# Extracted information
_ _ _ _ _ _ _

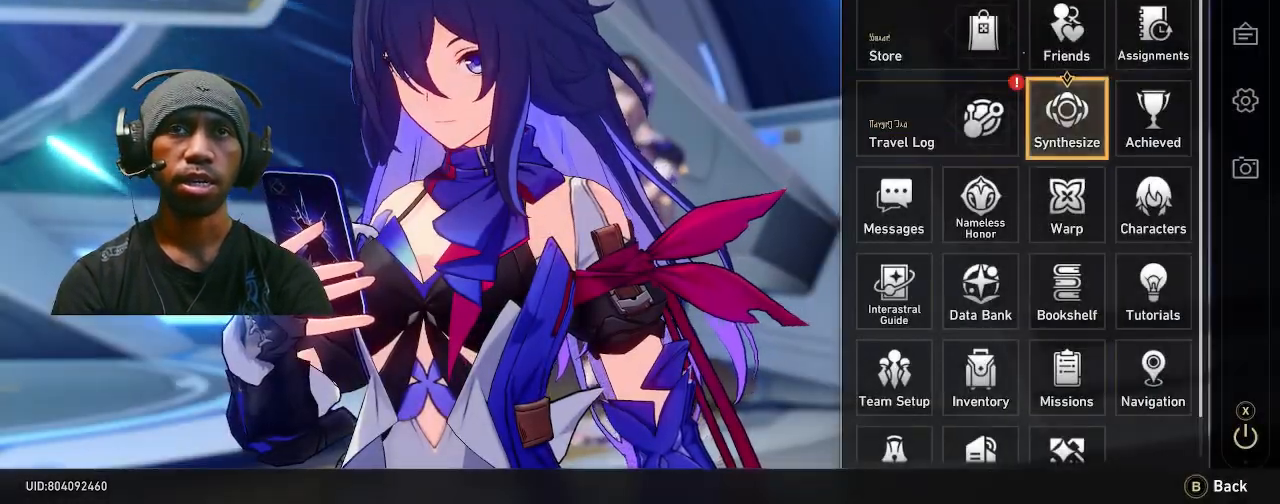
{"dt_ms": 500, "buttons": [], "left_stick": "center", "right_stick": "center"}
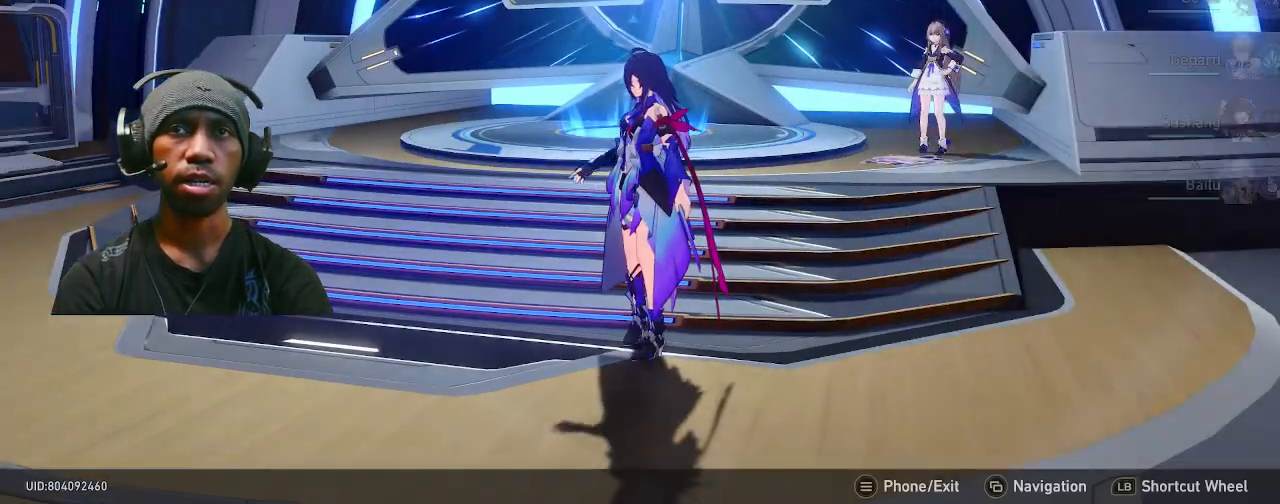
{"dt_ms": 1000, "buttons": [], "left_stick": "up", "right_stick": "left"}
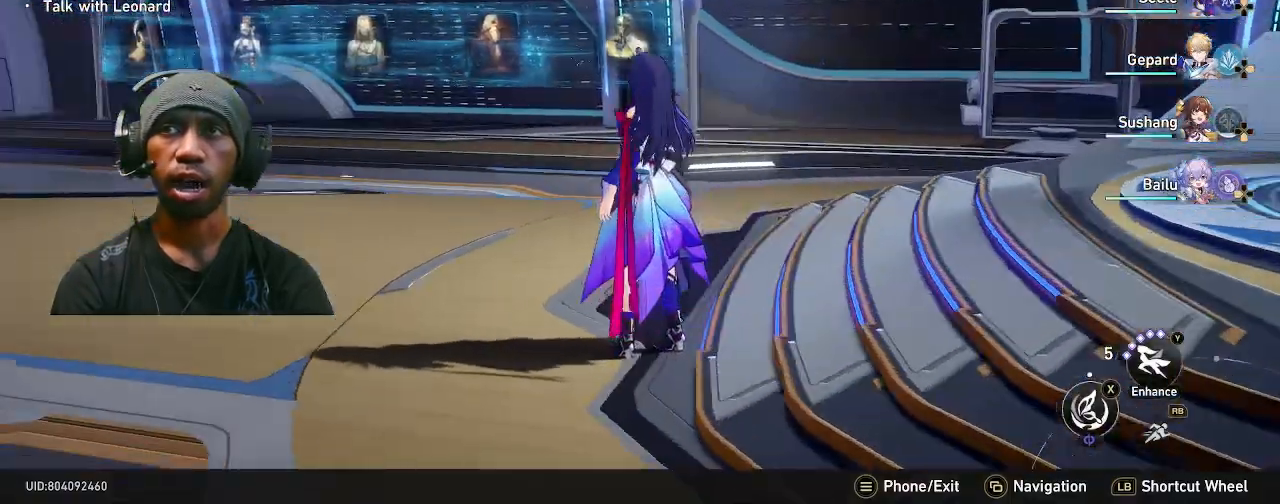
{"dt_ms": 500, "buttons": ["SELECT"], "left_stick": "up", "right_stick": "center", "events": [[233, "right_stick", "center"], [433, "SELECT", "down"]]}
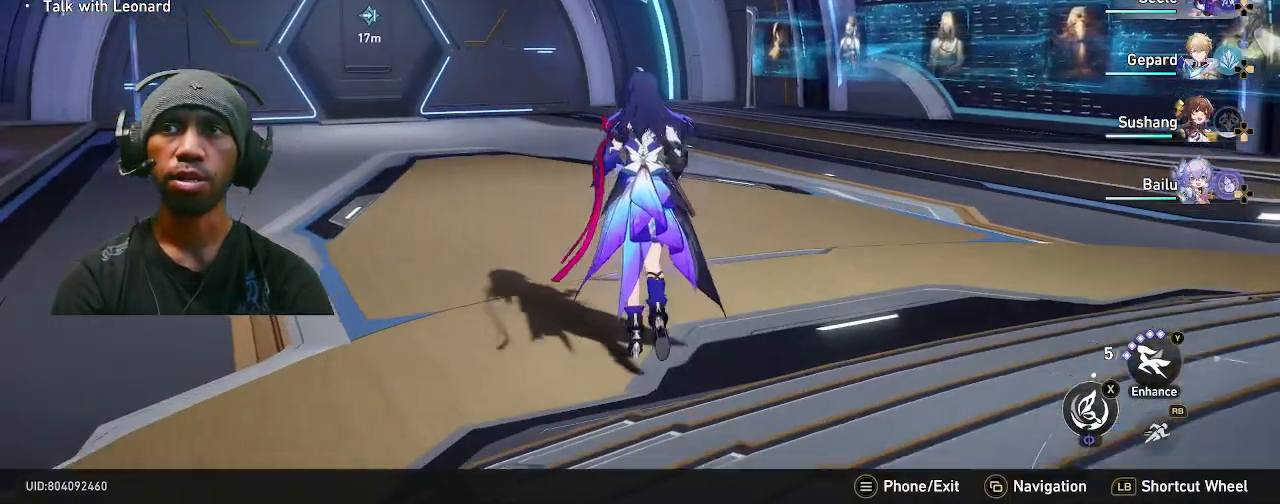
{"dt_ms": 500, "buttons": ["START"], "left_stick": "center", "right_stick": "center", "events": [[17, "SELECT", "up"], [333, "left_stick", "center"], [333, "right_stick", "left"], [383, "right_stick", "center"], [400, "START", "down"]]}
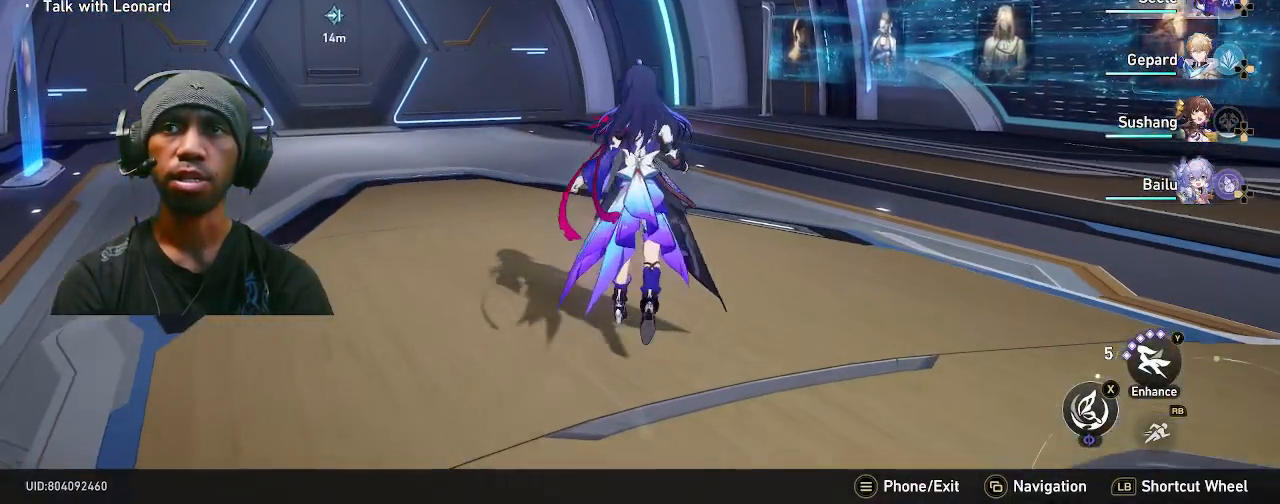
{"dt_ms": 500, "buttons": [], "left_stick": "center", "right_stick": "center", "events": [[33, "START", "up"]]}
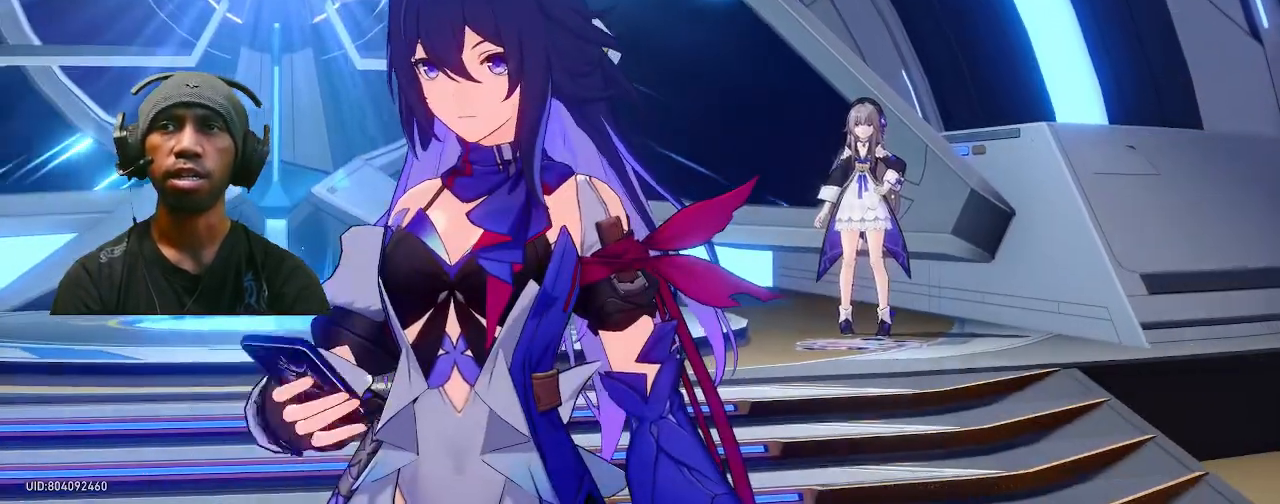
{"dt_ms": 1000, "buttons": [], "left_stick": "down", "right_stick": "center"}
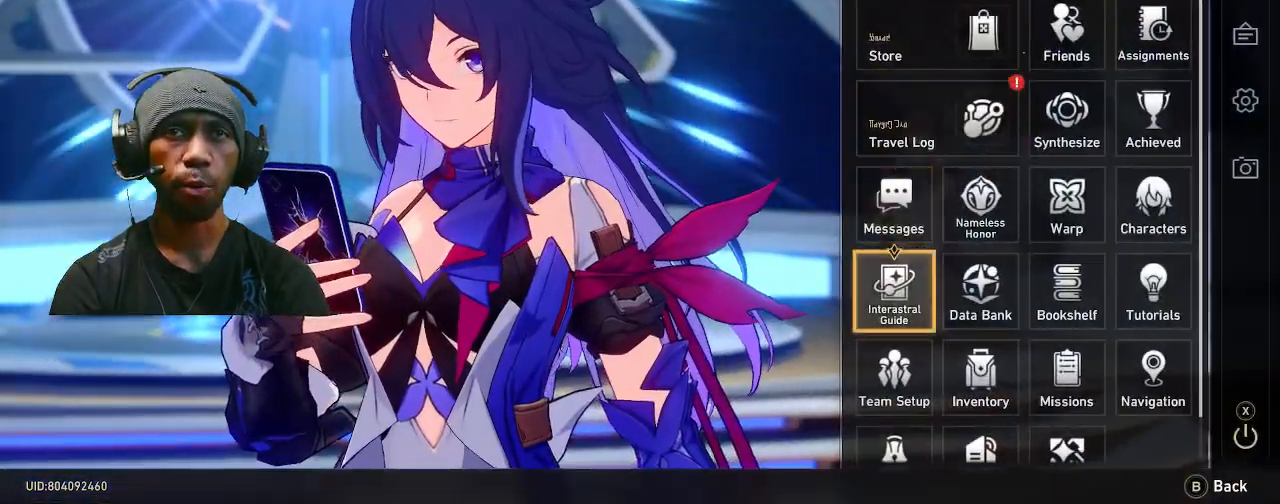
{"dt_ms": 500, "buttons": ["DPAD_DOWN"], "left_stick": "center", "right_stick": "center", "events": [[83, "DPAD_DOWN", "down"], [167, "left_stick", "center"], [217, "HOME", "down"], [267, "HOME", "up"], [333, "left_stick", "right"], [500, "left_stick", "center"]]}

_ _ _ _ _ _ _

# Assignment
What is needed is an exact copy of the data, without any pictures.

# Task answer
{"dt_ms": 500, "buttons": [], "left_stick": "center", "right_stick": "center"}
{"dt_ms": 1000, "buttons": [], "left_stick": "up", "right_stick": "left"}
{"dt_ms": 500, "buttons": ["SELECT"], "left_stick": "up", "right_stick": "center", "events": [[233, "right_stick", "center"], [433, "SELECT", "down"]]}
{"dt_ms": 500, "buttons": ["START"], "left_stick": "center", "right_stick": "center", "events": [[17, "SELECT", "up"], [333, "left_stick", "center"], [333, "right_stick", "left"], [383, "right_stick", "center"], [400, "START", "down"]]}
{"dt_ms": 500, "buttons": [], "left_stick": "center", "right_stick": "center", "events": [[33, "START", "up"]]}
{"dt_ms": 1000, "buttons": [], "left_stick": "down", "right_stick": "center"}
{"dt_ms": 500, "buttons": ["DPAD_DOWN"], "left_stick": "center", "right_stick": "center", "events": [[83, "DPAD_DOWN", "down"], [167, "left_stick", "center"], [217, "HOME", "down"], [267, "HOME", "up"], [333, "left_stick", "right"], [500, "left_stick", "center"]]}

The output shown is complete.